• _Work item_: Setting aside any pictures, reproduce the data exactly.
(Extracted records begins)
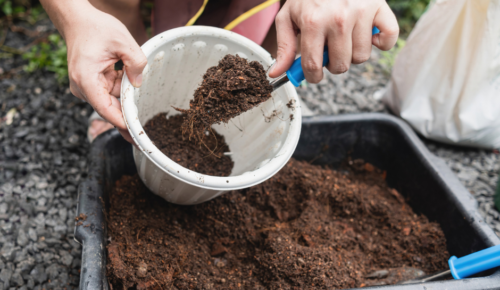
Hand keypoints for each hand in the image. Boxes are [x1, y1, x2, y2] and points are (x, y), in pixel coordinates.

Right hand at [41, 0, 146, 143]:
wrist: (78, 21)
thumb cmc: (96, 28)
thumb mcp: (123, 42)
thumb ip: (135, 63)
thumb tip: (138, 85)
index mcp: (86, 79)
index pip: (105, 109)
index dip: (122, 123)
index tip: (135, 135)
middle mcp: (82, 87)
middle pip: (109, 110)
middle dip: (127, 121)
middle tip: (143, 140)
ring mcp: (86, 87)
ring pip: (111, 102)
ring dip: (127, 102)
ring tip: (144, 112)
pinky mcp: (92, 84)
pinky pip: (110, 94)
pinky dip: (122, 93)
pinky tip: (133, 90)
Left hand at [268, 0, 398, 82]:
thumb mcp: (288, 17)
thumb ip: (284, 47)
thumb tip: (277, 73)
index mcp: (312, 22)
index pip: (314, 65)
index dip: (313, 76)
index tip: (314, 74)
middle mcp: (338, 18)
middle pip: (340, 65)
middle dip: (333, 64)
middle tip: (329, 50)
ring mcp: (361, 12)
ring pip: (362, 57)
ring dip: (353, 54)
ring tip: (345, 38)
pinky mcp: (379, 6)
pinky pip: (389, 38)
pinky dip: (381, 43)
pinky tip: (368, 35)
(Extracted records ends)
• _Response area_:
Hand keypoints for each hand in the image. Boxes are [x1, y1, x2, y2] and points are (x, y), in pixel coordinates.

Right hand at [41, 0, 146, 143]:
wrist: (78, 21)
thumb cmc: (96, 28)
thumb mcp: (123, 42)
thumb ip: (135, 63)
thumb tip: (138, 85)
index mcp: (86, 79)
index pip: (105, 109)
index dip: (122, 123)
index tip: (135, 135)
middle mcp: (82, 87)
middle pip: (109, 110)
middle dip: (127, 121)
middle tip: (143, 140)
ring mcp: (86, 87)
ring pip: (111, 102)
ring dip: (127, 102)
ring tip: (144, 112)
pinky mcp: (92, 84)
pinky pip: (110, 94)
pinky dip: (122, 93)
pinky tip: (133, 90)
Left hand at [268, 0, 398, 82]:
thumb mcp: (288, 17)
thumb ip: (284, 47)
thumb tip: (277, 73)
index mcp: (312, 22)
index pip: (314, 65)
index dip: (313, 76)
index tip: (314, 74)
middle mcp: (338, 18)
middle pip: (340, 65)
middle dip: (333, 64)
middle tip: (329, 50)
ring mcp: (361, 12)
ring pip: (362, 57)
ring dip: (353, 54)
ring tip: (345, 38)
pinky mcp: (379, 6)
pinky pip: (389, 38)
pinky dip: (381, 43)
pinky tip: (368, 35)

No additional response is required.